- [EXTRACT TO READ]:
Story by Pete Shaw
Tired of waiting for the federal government to reform immigration law, a growing group of young people without documentation has decided to take matters into its own hands. Undocumented and Unafraid, they are taking the fight to the heart of the US immigration enforcement, challenging the system head on, and even using US immigration law to subvert the system. Over the past month, members of the National Immigrant Youth Alliance (NIYA) and DreamActivist.org have been engaged in a West Coast speaking tour, talking about how they have used direct action to organize and work for immigrant rights.
On November 16th at Reed College’s Vollum Center two of these activists–Dulce Guerrero and Luis Leon–addressed a crowd of over 50 people. The actions in which they have been involved stand in stark contrast with the lack of legislative progress in Washington, DC. Both bills that have come out of the House of Representatives and the Senate are focused more on punishing immigrants and expanding barriers to entry and border patrols. Currently it is impossible to imagine the possibility of successfully passing any legislation that includes a path to citizenship,much less something that takes into account the forces–such as so-called trade agreements–that push people to migrate to the US.

- [SET EXERCISE A]:
From the immigration activism article, pull out the passage that begins at "Story by Pete" and ends after "for immigrant rights.", copying it word for word.
- [SET EXERCISE B]:
In the immigration activism article, how many people were in the crowd that Dulce Guerrero and Luis Leon addressed at Reed College's Vollum Center?
- [SET EXERCISE C]:
Carry on the immigration activism article with a new paragraph that follows its final sentence.

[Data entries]
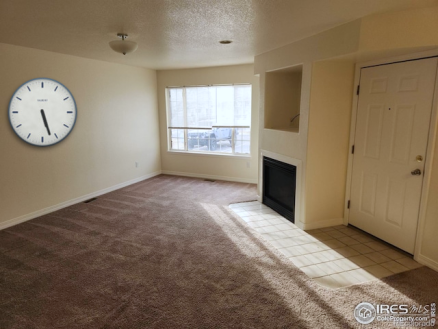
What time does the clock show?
5:27
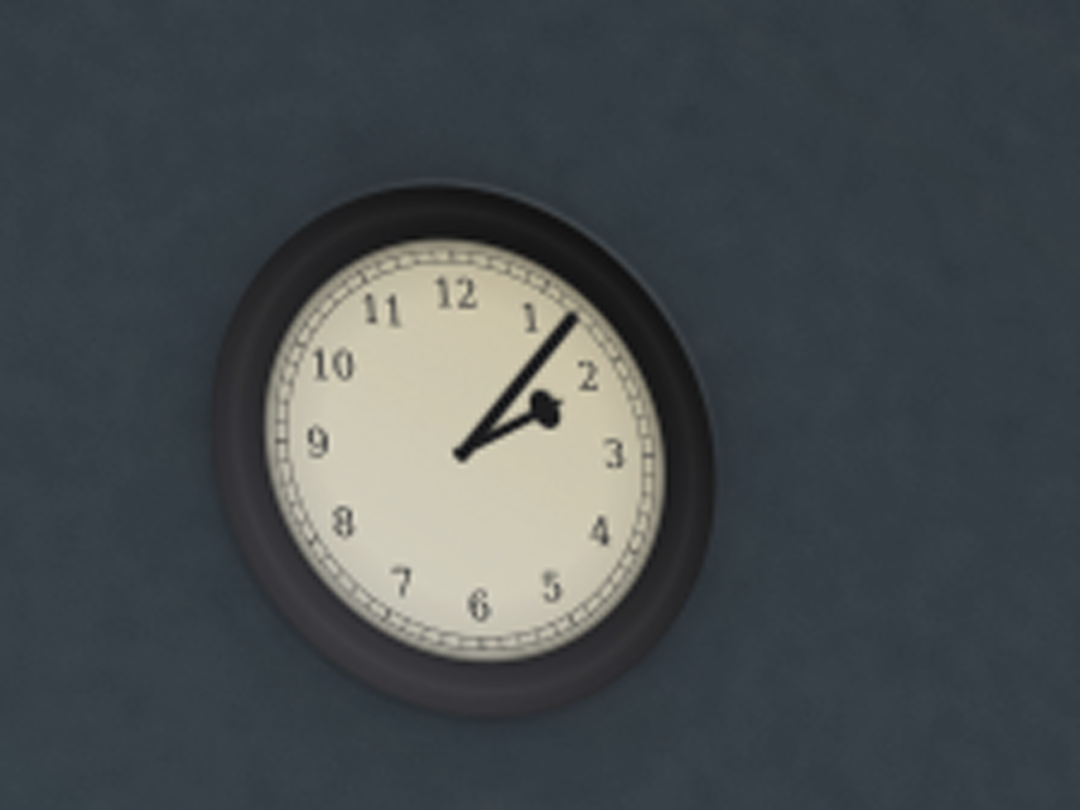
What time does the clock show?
2:07
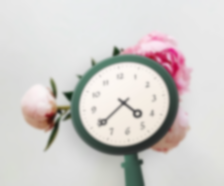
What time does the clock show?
4:39
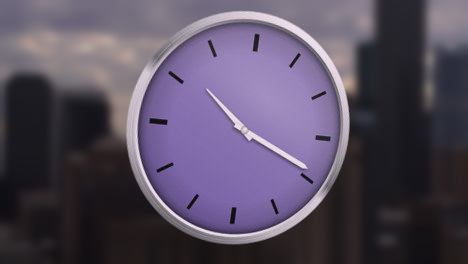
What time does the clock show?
10:19
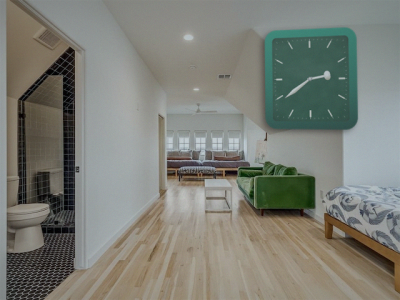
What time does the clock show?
2:39
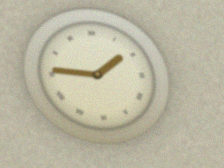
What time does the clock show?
1:46
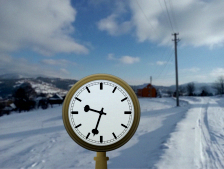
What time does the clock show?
9:33
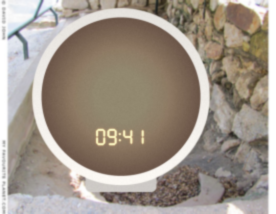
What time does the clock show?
9:41
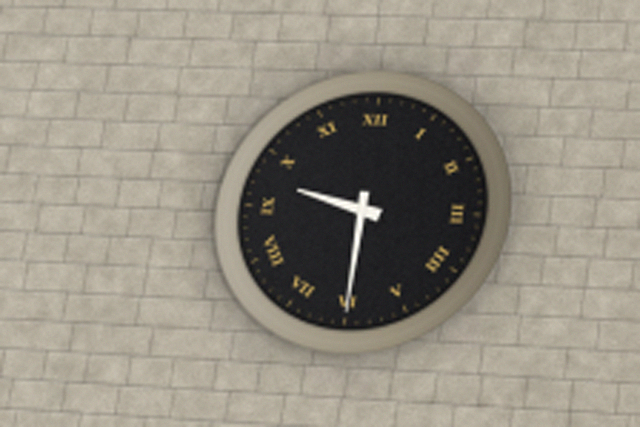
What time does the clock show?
9:30
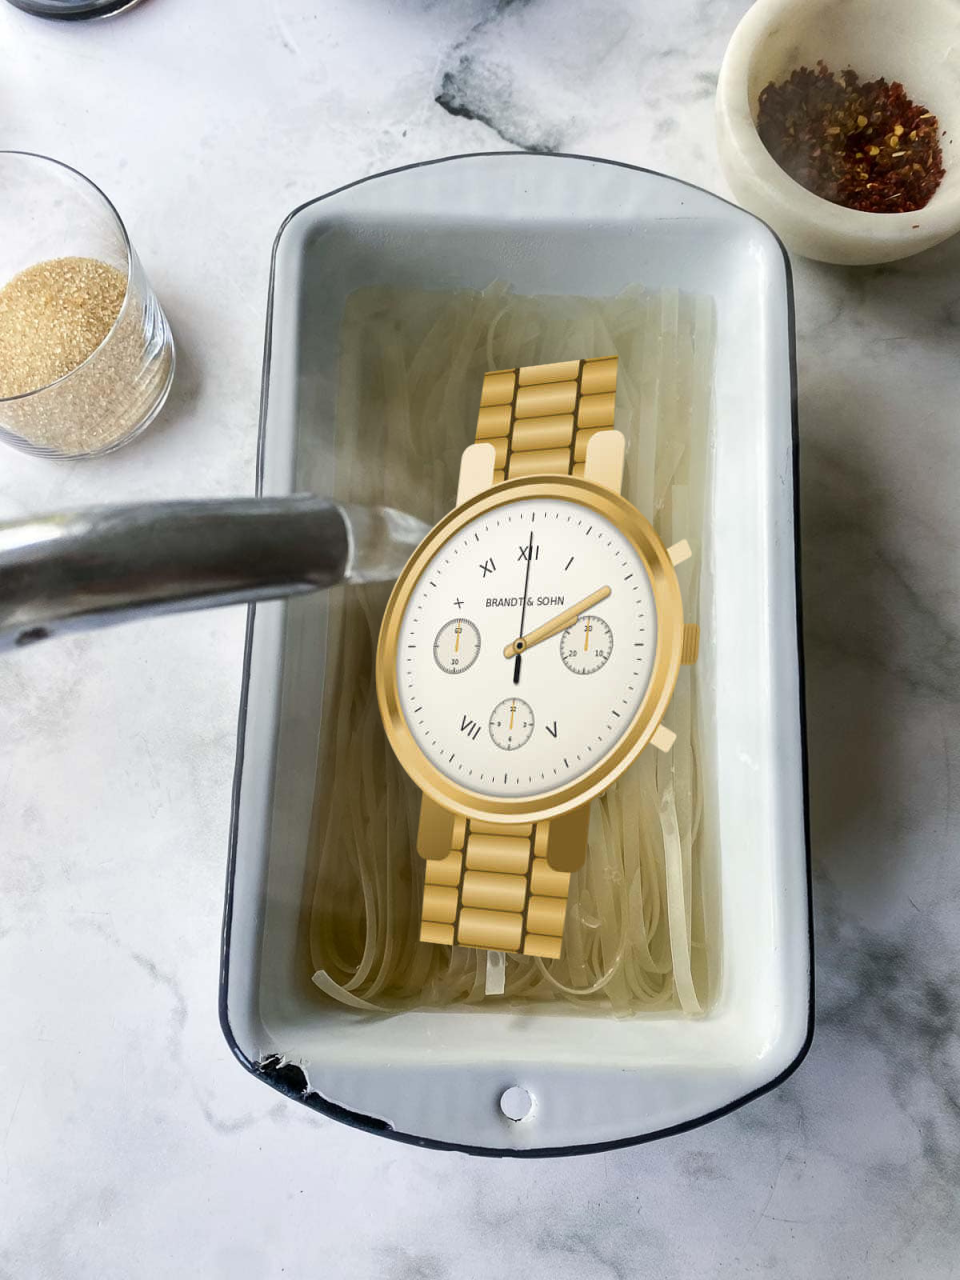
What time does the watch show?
2:10
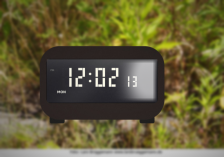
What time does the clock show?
12:02:13
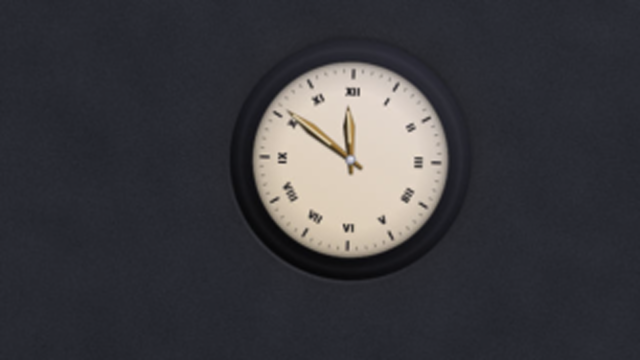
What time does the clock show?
11:51
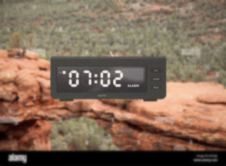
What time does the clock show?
7:02
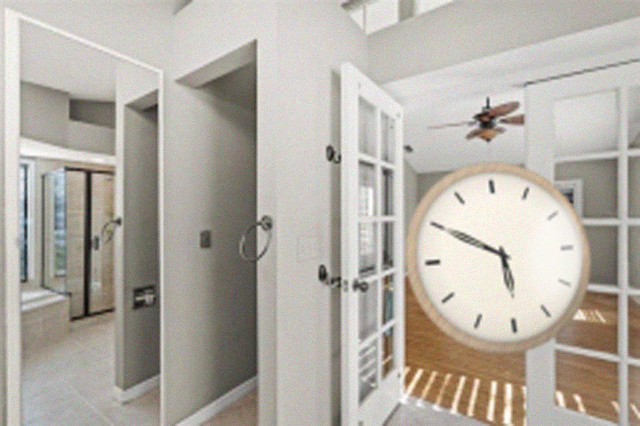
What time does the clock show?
5:50
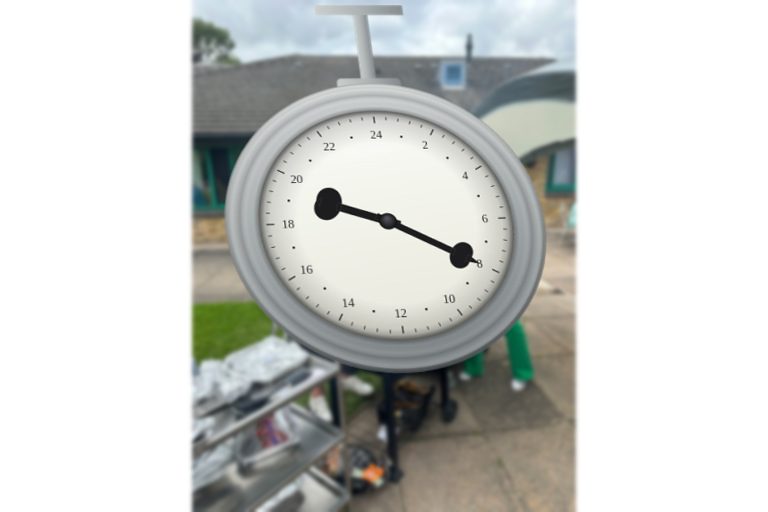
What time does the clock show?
19:20
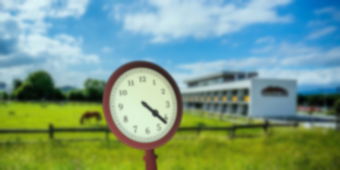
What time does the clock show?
4:22
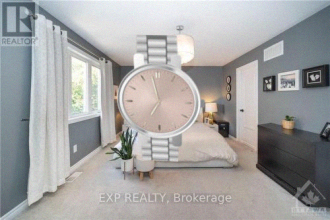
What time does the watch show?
6:58
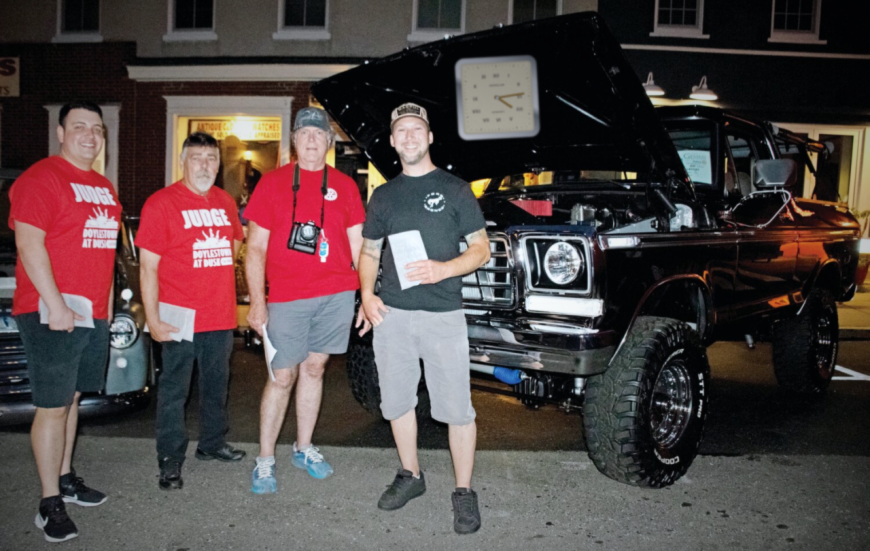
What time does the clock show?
4:14
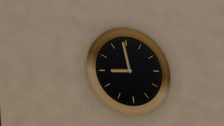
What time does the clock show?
8:59
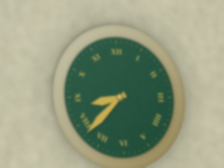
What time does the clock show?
8:38
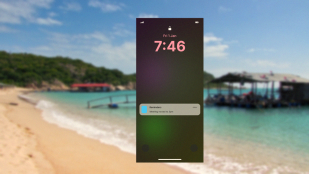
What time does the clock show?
7:46
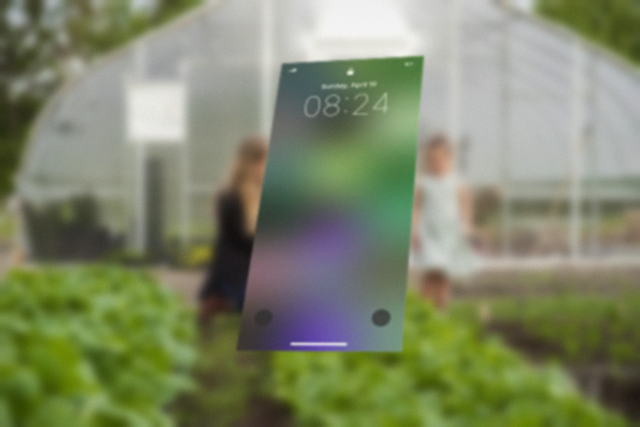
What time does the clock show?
8:24
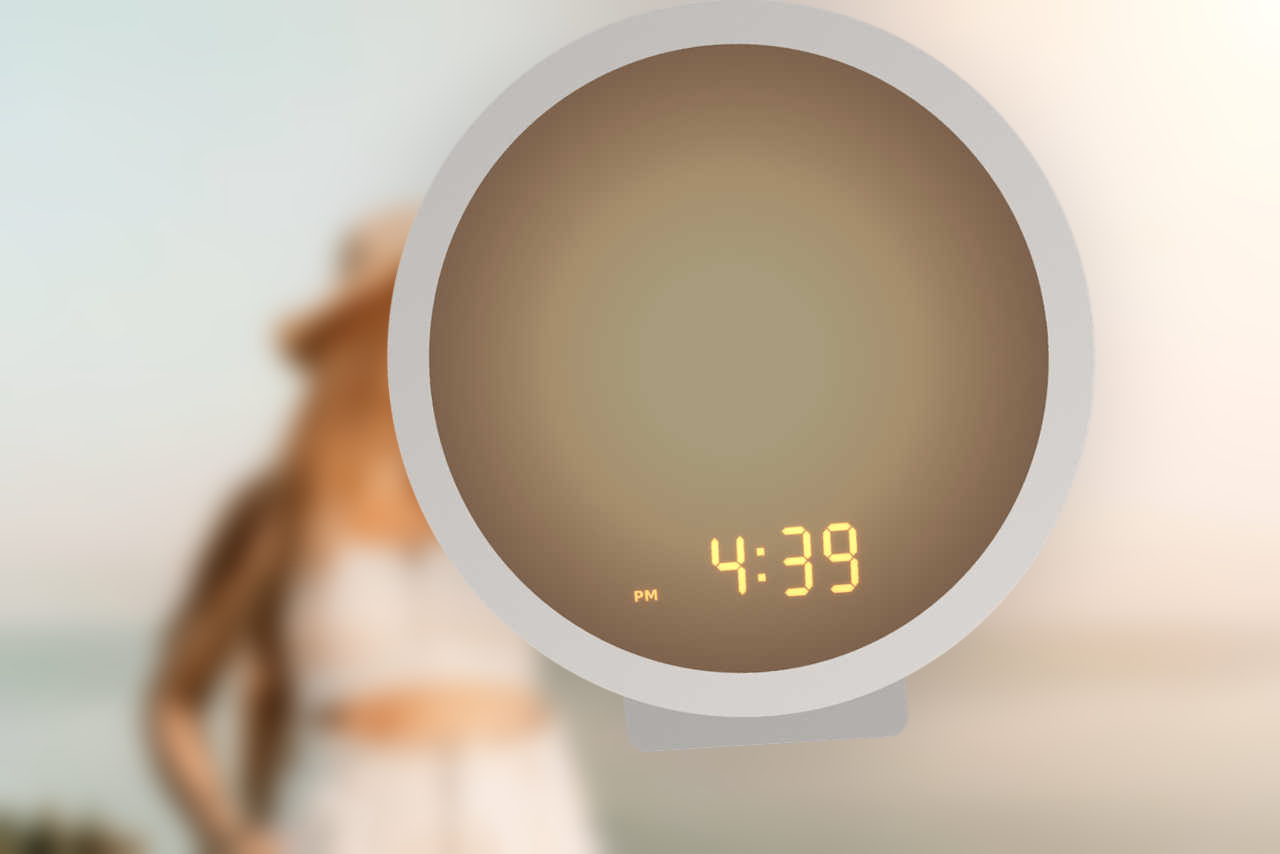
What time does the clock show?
4:39
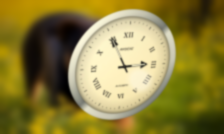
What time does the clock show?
2:55
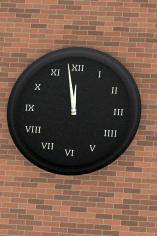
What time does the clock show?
11:58
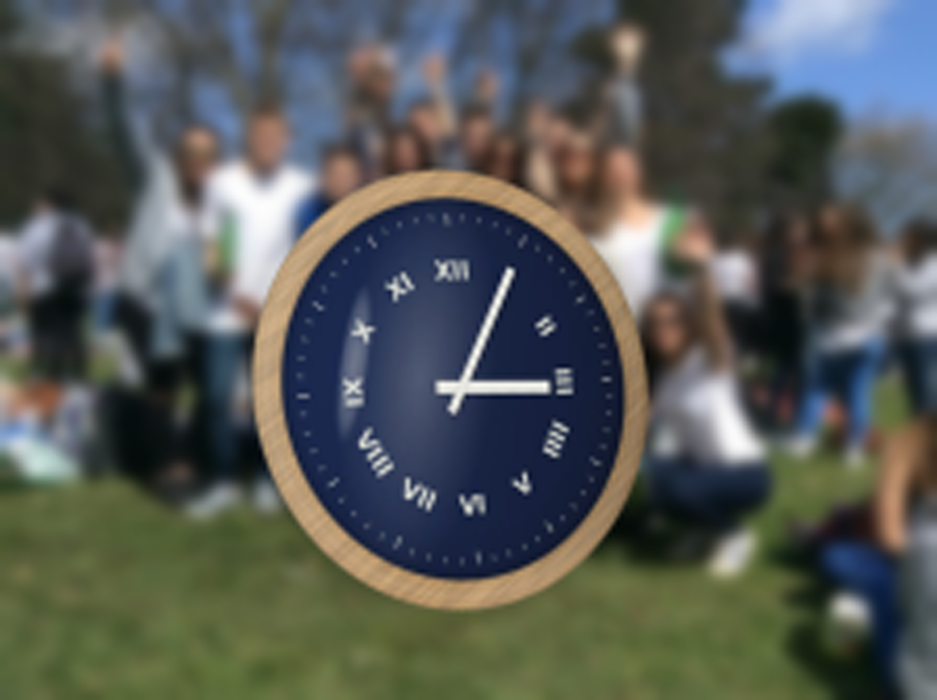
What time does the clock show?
3:05
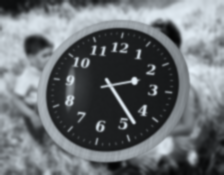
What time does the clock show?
2:23
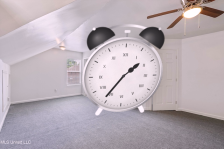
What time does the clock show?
1:36
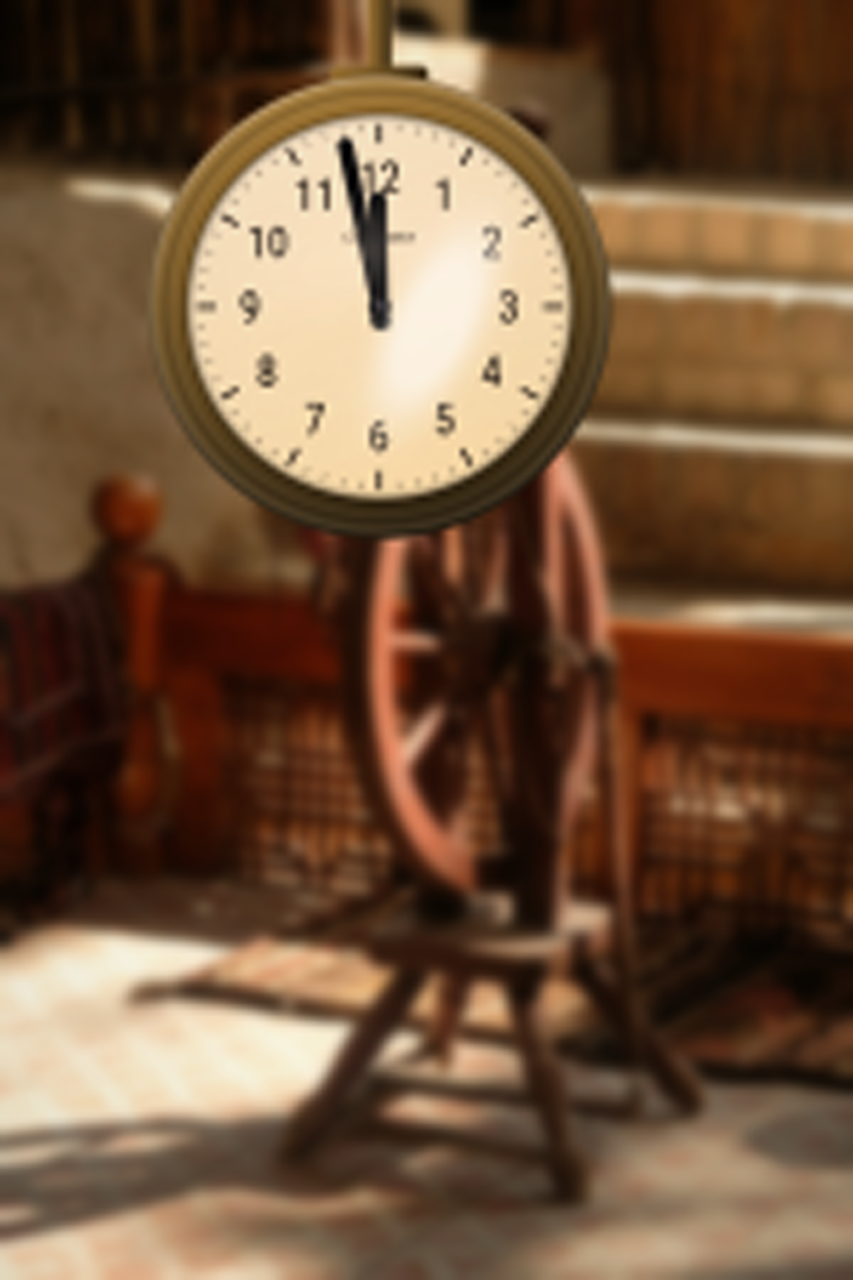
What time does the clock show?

- [WRITTEN ANSWER A]:
Story by Pete Shaw
Tired of waiting for the federal government to reform immigration law, a growing group of young people without documentation has decided to take matters into its own hands. Undocumented and Unafraid, they are taking the fight to the heart of the US immigration enforcement, challenging the system head on, and even using US immigration law to subvert the system. Over the past month, members of the National Immigrant Youth Alliance (NIYA) and DreamActivist.org have been engaged in a West Coast speaking tour, talking about how they have used direct action to organize and work for immigrant rights.

- [WRITTEN ANSWER B]:
Over 50 people.

- [WRITTEN ANSWER C]:
Guerrero, who was born in Mexico and came to the US with her family when she was two, talked about growing up in Georgia always aware that she and her parents were without documentation. While they had come here in search of a better life, Guerrero remembered too many instances of her parents’ fear and stress. On some occasions when driving, her father would suddenly start looking for a gas station, and her mom would start crying. A police officer was behind them, and her father did not have a driver’s license, a violation that could get him deported.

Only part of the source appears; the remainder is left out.